Micro-RNAs are small molecules that regulate the expression of certain genes. A study led by researchers from IDIBELL and the UB, together with the Icahn School of Medicine at Mount Sinai (New York, USA), has described a set of micro-RNAs that would be regulating breast cancers dependent on the Wnt/--catenin signaling pathway. This pathway is involved in several processes of tumor development and promotes, among other phenomena, the proliferation of the mammary epithelium. The micro-RNAs they discovered would act as a brake on this pathway to prevent this overproliferation.
The female mammary glands are constantly-changing organs. The expansion and regression of the epithelium of these glands is dictated by ovarian hormonal changes. These cycles are highly regulated in space and time, since small maladjustments can have very serious pathological consequences. In this regard, the Wnt/--catenin signaling pathway plays a very important role. This new study, which has been published in EMBO Reports, has been conducted in a mouse model that does not express the examined micro-RNA group, miR-424/503. Specifically, the researchers have observed that females that do not express these micro-RNAs more frequently develop mammary gland tumors characterized by an overactivation of the Wnt/--catenin pathway.

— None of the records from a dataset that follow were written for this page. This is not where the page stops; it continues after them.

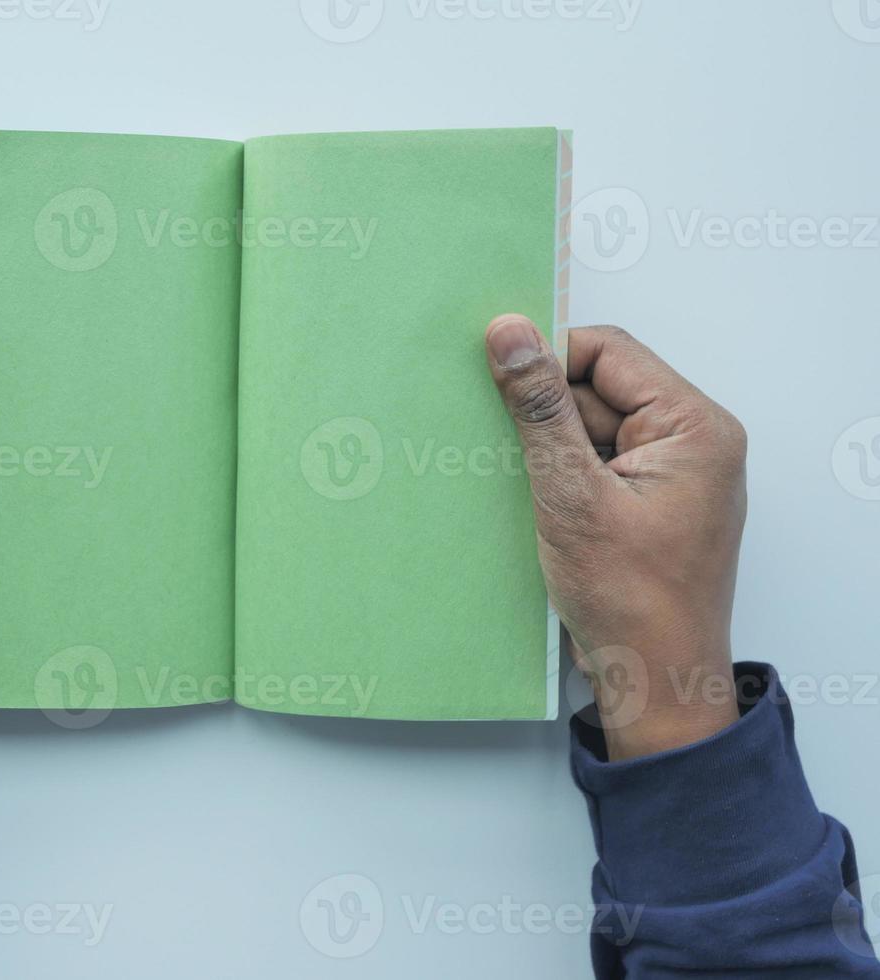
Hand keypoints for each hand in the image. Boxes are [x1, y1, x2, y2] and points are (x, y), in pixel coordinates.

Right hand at [484, 316, 746, 759]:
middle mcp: (692, 443)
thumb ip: (540, 409)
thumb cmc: (632, 600)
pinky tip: (529, 501)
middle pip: (598, 389)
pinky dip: (557, 476)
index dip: (548, 356)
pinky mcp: (647, 505)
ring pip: (590, 429)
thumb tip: (512, 333)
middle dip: (542, 411)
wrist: (655, 681)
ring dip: (545, 448)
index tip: (491, 370)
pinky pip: (595, 465)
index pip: (610, 353)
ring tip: (516, 483)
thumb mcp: (572, 495)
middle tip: (495, 440)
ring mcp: (671, 476)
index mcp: (695, 428)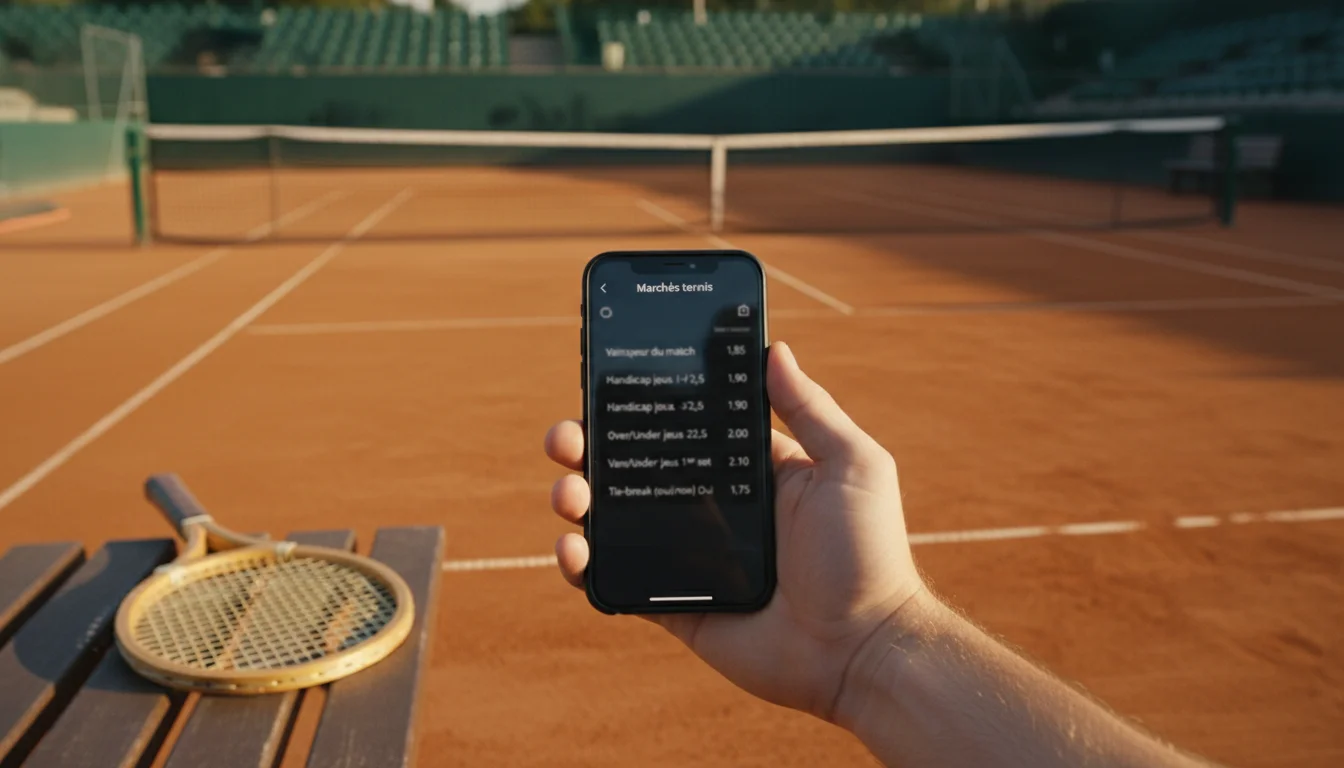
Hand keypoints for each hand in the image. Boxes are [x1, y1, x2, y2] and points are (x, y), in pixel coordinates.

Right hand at [544, 341, 923, 720]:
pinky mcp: (673, 606)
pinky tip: (573, 546)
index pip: (684, 425)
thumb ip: (810, 409)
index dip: (644, 405)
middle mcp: (712, 509)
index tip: (608, 381)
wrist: (862, 648)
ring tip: (569, 492)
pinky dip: (583, 565)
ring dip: (577, 499)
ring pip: (614, 520)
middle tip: (566, 436)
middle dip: (590, 446)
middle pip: (634, 467)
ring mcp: (688, 559)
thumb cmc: (868, 554)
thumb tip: (773, 348)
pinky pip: (615, 582)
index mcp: (748, 471)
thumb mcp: (852, 465)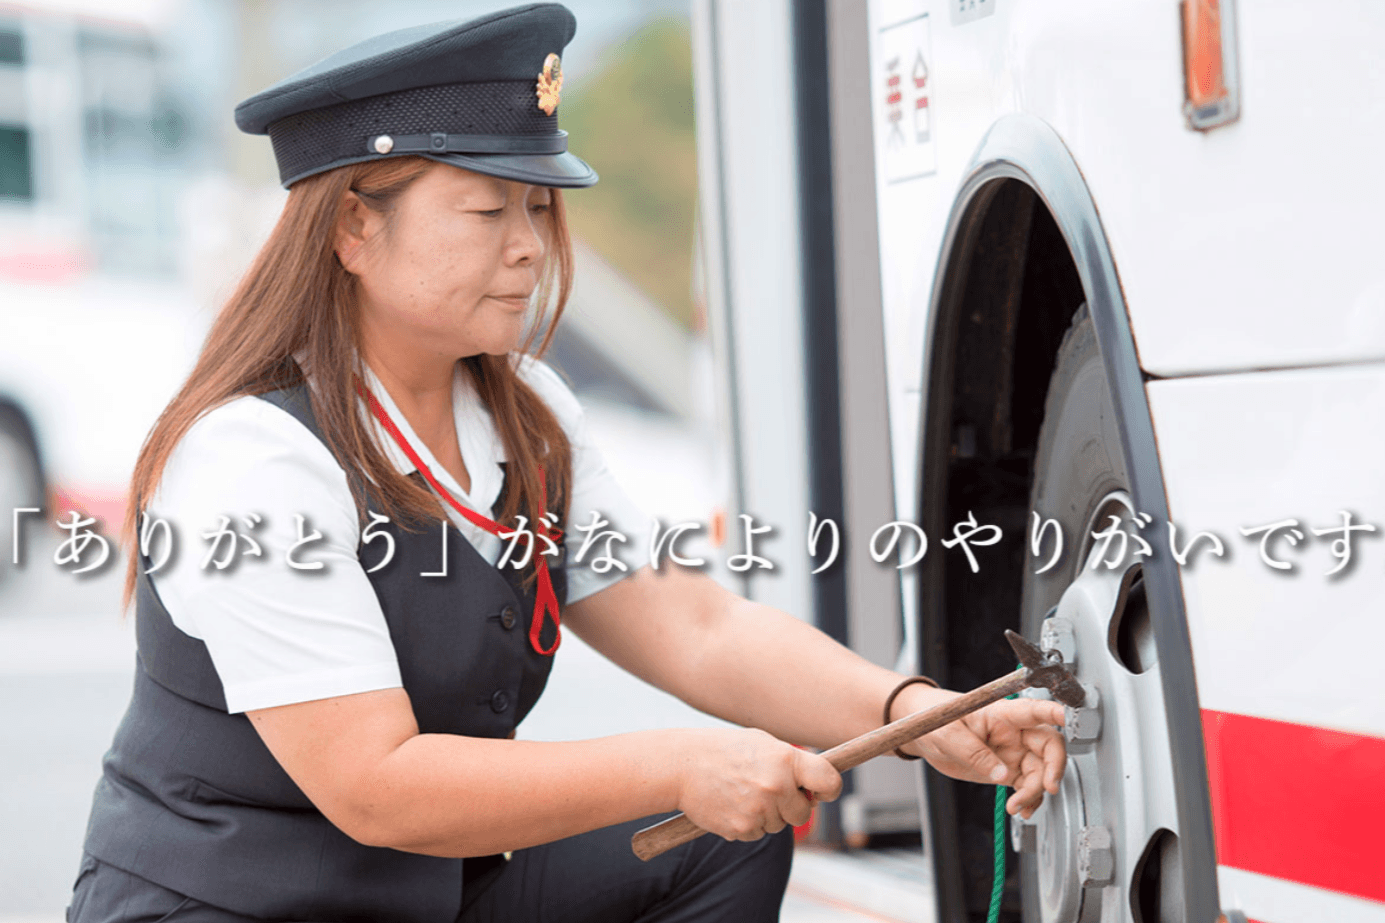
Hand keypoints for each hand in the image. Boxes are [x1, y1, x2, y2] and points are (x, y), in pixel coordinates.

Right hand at [673, 728, 842, 841]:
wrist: (682, 766)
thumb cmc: (726, 751)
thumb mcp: (762, 744)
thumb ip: (792, 763)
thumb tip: (815, 789)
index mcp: (786, 759)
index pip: (828, 781)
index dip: (830, 789)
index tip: (822, 792)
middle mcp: (776, 785)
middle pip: (803, 812)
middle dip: (792, 806)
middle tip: (770, 792)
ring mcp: (759, 809)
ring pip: (779, 825)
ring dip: (768, 815)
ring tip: (743, 793)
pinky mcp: (742, 829)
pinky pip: (757, 834)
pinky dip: (748, 824)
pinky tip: (732, 805)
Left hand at [893, 685, 1066, 818]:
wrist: (924, 735)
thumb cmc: (935, 721)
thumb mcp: (948, 734)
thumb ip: (974, 753)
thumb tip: (1001, 775)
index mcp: (1001, 713)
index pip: (1034, 710)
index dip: (1056, 713)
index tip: (1072, 720)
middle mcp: (1013, 731)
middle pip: (1049, 745)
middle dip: (1054, 767)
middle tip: (1048, 787)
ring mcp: (1013, 752)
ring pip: (1040, 771)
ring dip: (1036, 791)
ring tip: (1017, 807)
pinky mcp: (1007, 770)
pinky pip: (1027, 785)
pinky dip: (1030, 799)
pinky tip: (1022, 809)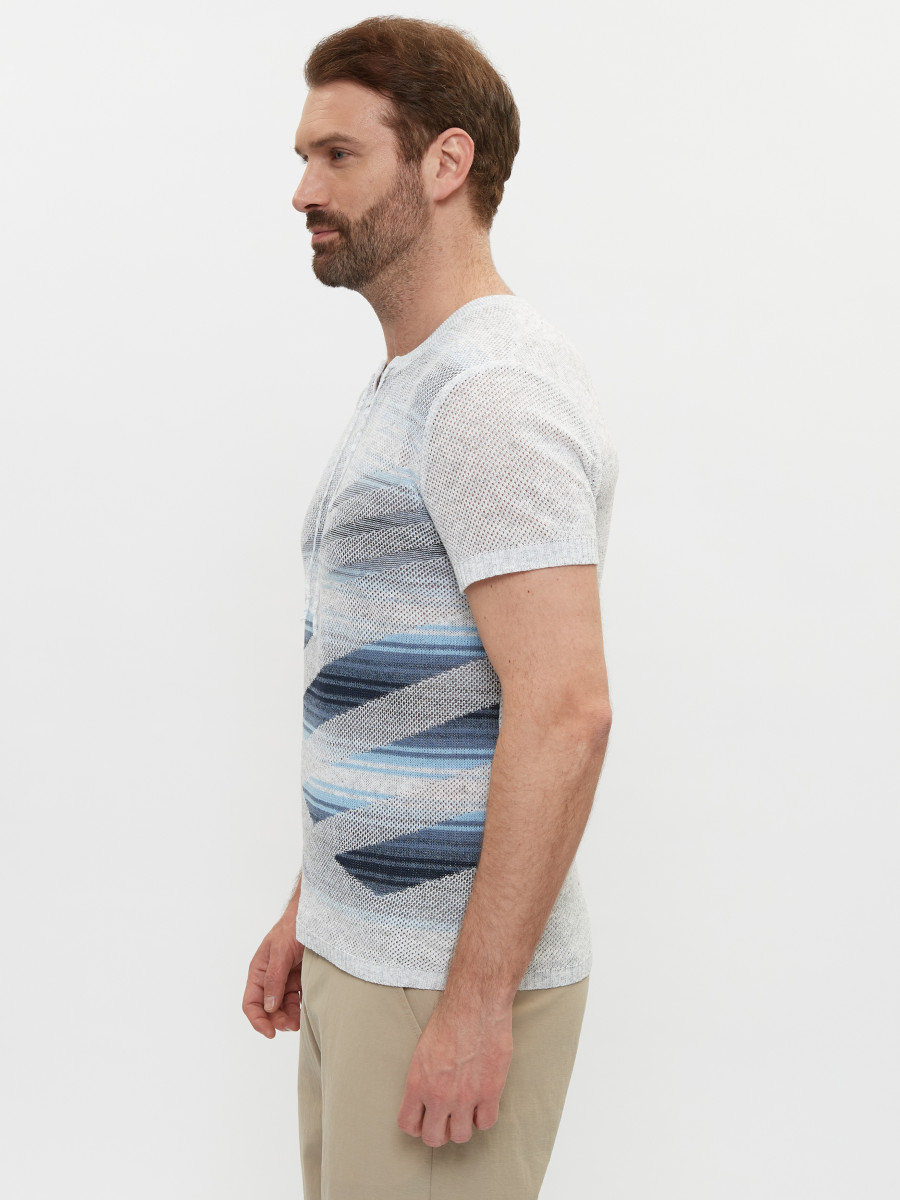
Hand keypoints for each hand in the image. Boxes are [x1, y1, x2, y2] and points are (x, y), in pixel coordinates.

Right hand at [242, 918, 303, 1038]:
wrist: (315, 915)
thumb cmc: (293, 927)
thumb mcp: (281, 951)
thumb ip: (274, 978)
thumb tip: (269, 1006)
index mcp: (258, 971)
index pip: (251, 1002)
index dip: (257, 1020)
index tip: (270, 1032)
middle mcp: (270, 978)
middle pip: (268, 1009)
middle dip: (276, 1021)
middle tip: (291, 1026)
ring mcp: (286, 979)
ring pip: (283, 1007)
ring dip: (289, 1017)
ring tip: (299, 1022)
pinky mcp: (300, 979)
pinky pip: (297, 999)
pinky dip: (300, 1009)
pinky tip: (306, 1012)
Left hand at [396, 999, 512, 1146]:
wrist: (475, 1005)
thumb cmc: (449, 1020)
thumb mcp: (423, 1050)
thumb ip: (423, 1079)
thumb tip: (426, 1098)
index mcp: (417, 1083)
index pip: (409, 1124)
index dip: (417, 1125)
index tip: (425, 1119)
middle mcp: (439, 1095)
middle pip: (434, 1137)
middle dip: (440, 1130)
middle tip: (447, 1119)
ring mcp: (465, 1097)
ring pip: (461, 1135)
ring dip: (463, 1125)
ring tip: (466, 1109)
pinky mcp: (490, 1092)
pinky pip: (486, 1123)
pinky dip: (484, 1116)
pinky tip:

The study has been carried out by a research team led by researchers Ruth Rodríguez-Barrueco (IDIBELL-UB) and David Llobet-Navàs (IDIBELL- CIBERONC), together with the teams of Jose Silva, from the Icahn School of Medicine at Mount Sinai (New York), and Jiyang Yu, from St. Jude Children’s Research Hospital (Memphis).
"Understanding why tumors are generated, the underlying molecular mechanisms and the role played by each one gives us a broader perspective. A perspective that allows us to continue exploring new therapeutic targets to modulate in order to obtain more effective treatments with fewer side effects for those affected", says Ruth Rodríguez-Barrueco.